Le gros du jeu un joueur se situe dans le mode histoire puisque c’est là que vous gagnerez des points pour acheter de nouvelles cartes et autres images pour le mode gallery, que vous débloquerez les personnages aux nombres de 28 allant aussi bien des héros indispensables comme Ichigo ou Rukia aux personnages plus anecdotiques mais bien marrant comme Gon en version lion en peluche et Bonny la femelle sanglier. Impossible de vous faire un petit speech sur l’histoire, le jeu étant en japonais et nos notions dans la langue du soleil levant se réduisant à peau de chagrin, il nous à été impossible de comprendre ce que racontaient les personnages. La seule chose dont nous soyons sur c’est que ce Bleach DS est un scénario alternatif se plaçant dans la chronologie de la série juste après les évènements de la Soul Society, nos héros n’étant pas encore repartis sur terre.

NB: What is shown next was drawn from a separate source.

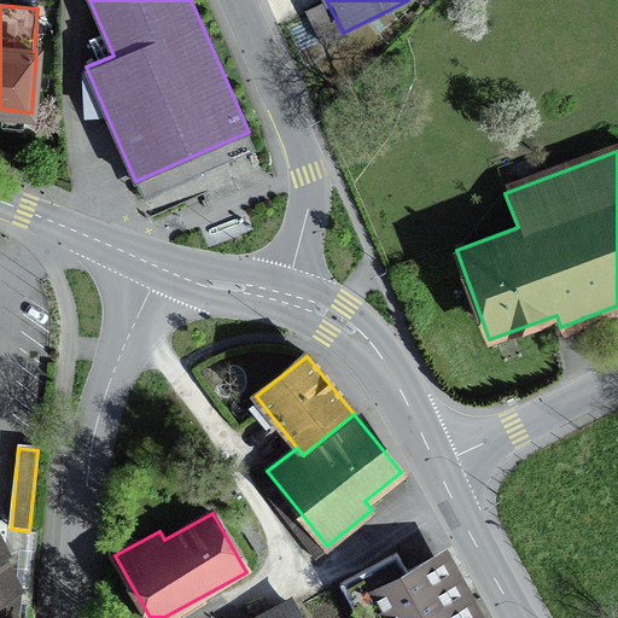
[(398,552),(339,584),(356,617),(476,617),(485,613),(449,548),(408,570),(398,552)]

Techniquement parlant, le jeu se positionne comme un des plus beau jeu de combats de la console voir le plus beau. Les sprites des personnages sont parfaitement identifiables, bien réalisés et animés. Les décors agréables, animés et variés nous permettent de voyager dans différents lieux de la Soul Society.
Le jeu est comme indiqué plus haut très rapide et nerveux. Ce phénomène est d’ailleurs accentué par des attaques spéciales prenant parfois tout l’écran. Les coups ultimes des personnages sont quant à eux ponctués d’images fixes de gros plans des personnages du plus bel effet. Malgré les 4 personnages à l’écran et les différentes attaques spéciales, le jeu reste parfaitement fluide à une exception près : le mode Online qui est un vrai calvaire de ce côté là. Ce mode est presque injouable tellement le jeu rame. Phénomène sûrement dû à l’éloignement du serveur (Et oui, le Japon, ce n’est pas la porte à côté). Gageons que ce problème se verra régler dans la future version européenne.
Côté bande son, à part la musique du générique, la bande originale reste anecdotique comme c’est malheureusement trop souvent le cas dans les jeux de combats. Les bruitages sont par contre assez bien restitués. On retrouve avec joie les voix originales des protagonistes (En même temps, pour un jeu import, cela semble couler de source). On verra bien ce que nous réservera la version française pour ça...
Voilà des jeux que l’on aimerait voir plus souvent sur la petite console de Nintendo.
Bleach : Dark Souls est un jeu de combats respectant parfaitement sa licence. Dynamique, techniquement irréprochable sauf pour son mode online, accessible pour les néophytes grâce aux raccourcis des coups spéciaux, riche de part son nombre de personnages et la gestion des cartes, peu avare pour le multijoueurs avec un mode single-card très complet.
Bleach : Dark Souls vient se hisser sans difficulté au sommet des jeux de combats sur la portable à double écrans, il faut dire que la concurrence n’est pas bien rude. Il est encore plus dommageable de devoir attendre deux ans en Europe pour pouvoir apprécier ce petit bijou de Treasure et de maitre Sega.